## Requirement
Can you echo the lines below word for word, leaving the pictures out of your answer?

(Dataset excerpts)

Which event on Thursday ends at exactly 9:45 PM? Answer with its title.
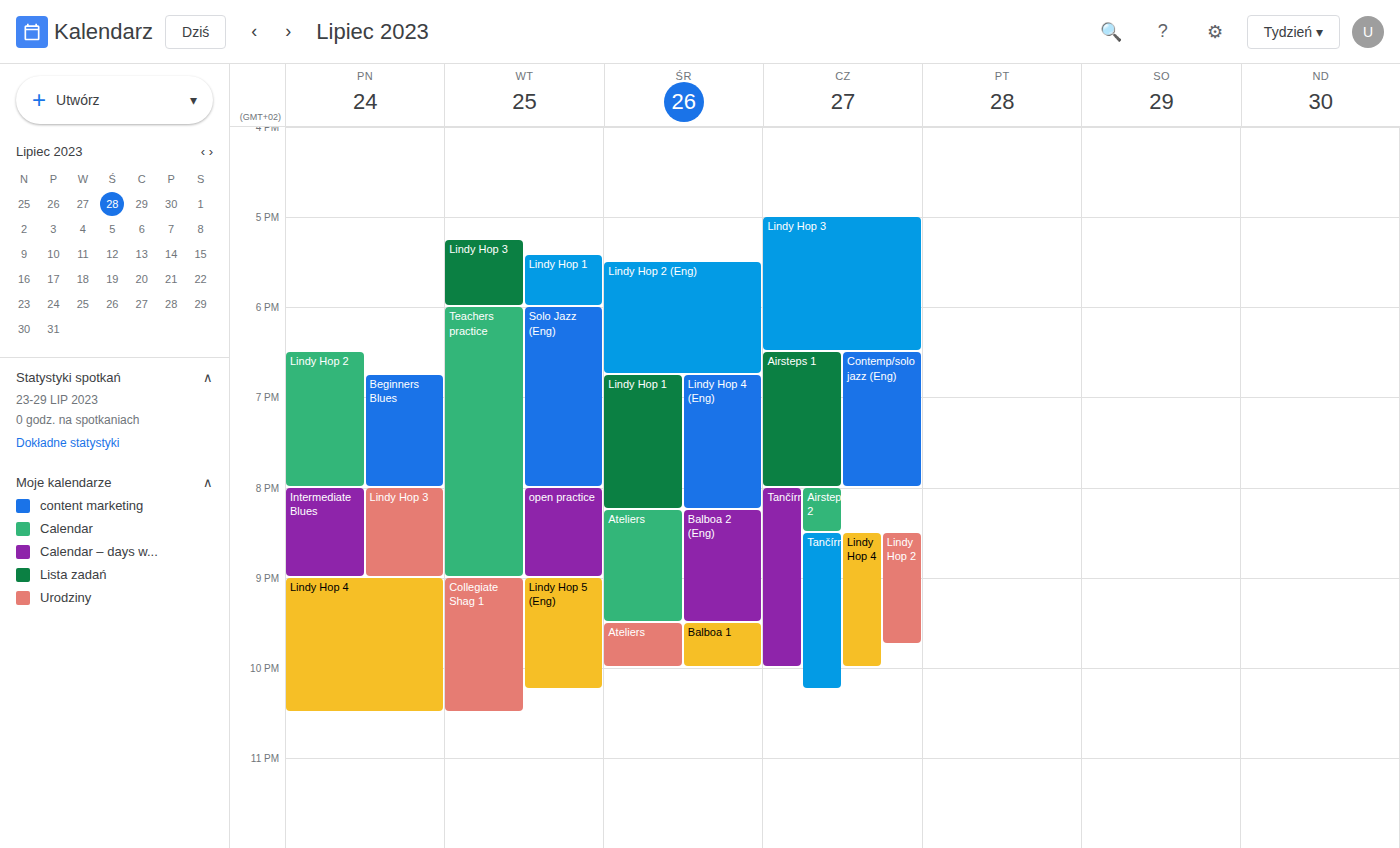
"Lindy Hop 2"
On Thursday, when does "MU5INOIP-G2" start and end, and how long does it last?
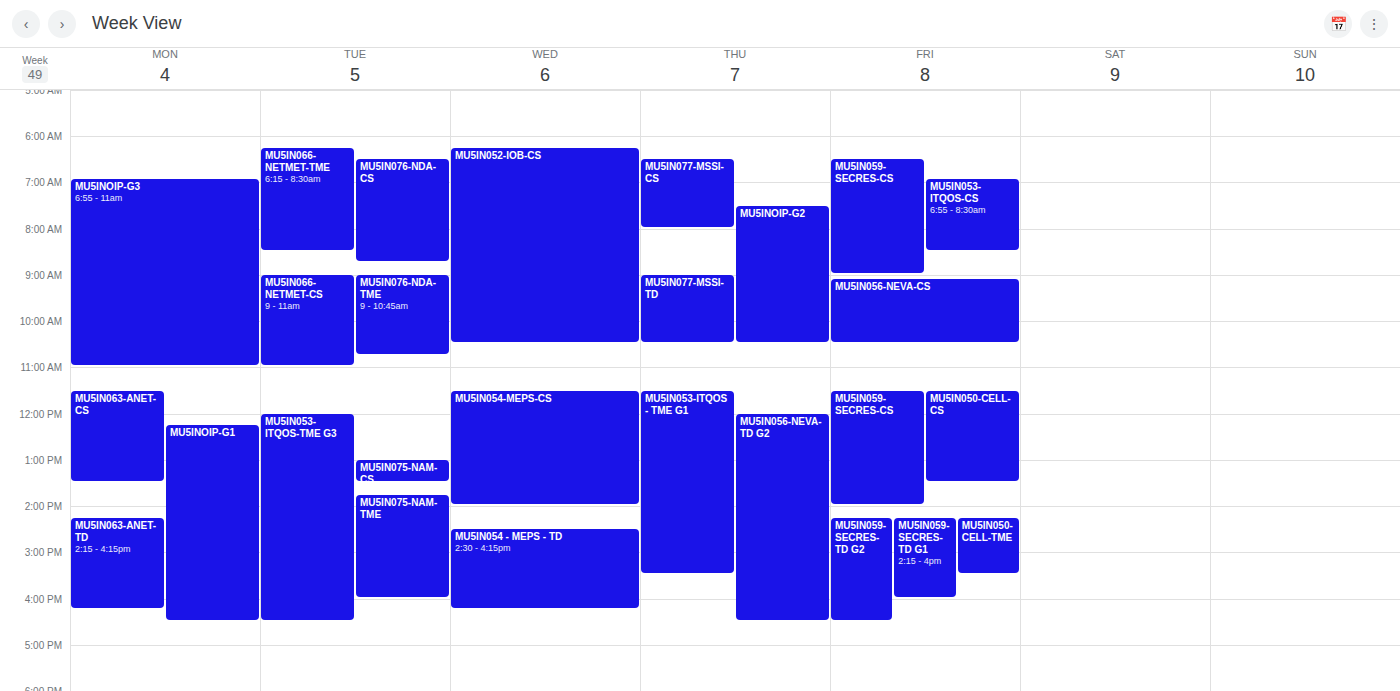
7:30 AM to 10:30 AM, 3 hours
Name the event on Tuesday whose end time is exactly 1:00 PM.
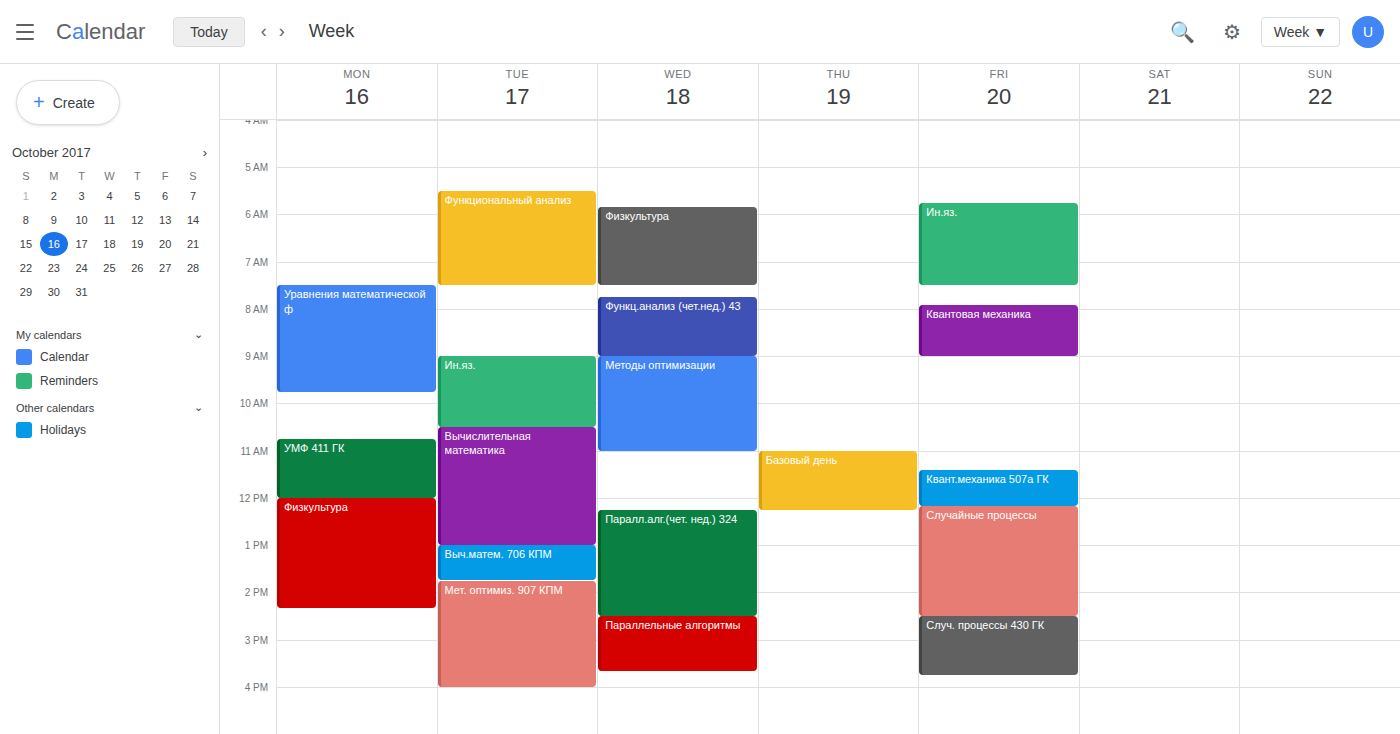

## Finished task
Which event on Thursday ends at exactly 9:45 PM? Answer with its title.
"Lindy Hop 2"
On Thursday, when does "MU5INOIP-G2" start and end, and how long does it last?
7:30 AM to 10:30 AM, 3 hours
Name the event on Tuesday whose end time is exactly 1:00 PM.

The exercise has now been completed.